• Data items:
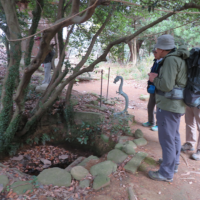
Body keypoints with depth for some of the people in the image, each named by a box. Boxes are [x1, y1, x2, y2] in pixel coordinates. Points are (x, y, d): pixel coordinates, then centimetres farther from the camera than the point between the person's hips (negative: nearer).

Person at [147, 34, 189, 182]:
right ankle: (173, 164, 38)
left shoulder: (171, 60, -20)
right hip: (177, 105, 10)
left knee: (167, 139, -1)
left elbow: (166, 85, -26)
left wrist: (155, 79, -9)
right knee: (174, 136, 21)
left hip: (168, 106, -10)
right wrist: (158, 78, 9)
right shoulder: (179, 59, 11)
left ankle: (166, 173, 11)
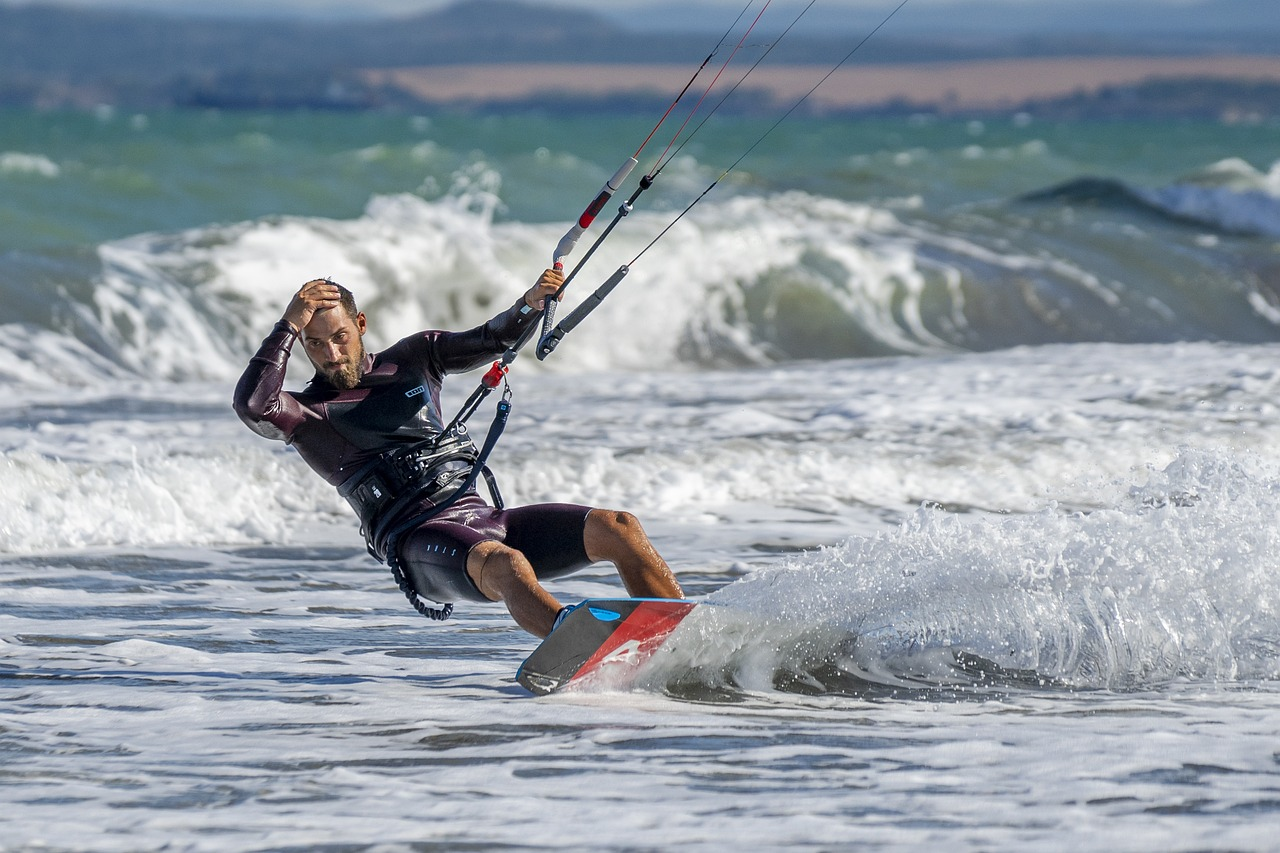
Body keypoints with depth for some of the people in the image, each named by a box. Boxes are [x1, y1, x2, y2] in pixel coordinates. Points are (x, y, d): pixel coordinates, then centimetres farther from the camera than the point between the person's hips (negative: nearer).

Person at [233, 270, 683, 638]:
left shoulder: (413, 358, 20)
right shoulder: (305, 414, 5)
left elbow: (490, 340, 13)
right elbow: (251, 406, -15)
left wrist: (530, 304, -8)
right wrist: (289, 325, -12)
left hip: (480, 518, 6)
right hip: (417, 541, -6)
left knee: (619, 529, -12)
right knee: (504, 565, -40)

• What to produce: Note how many lines of the records contain the string "shoulder", and give that number with nothing added.

• Task solution: 4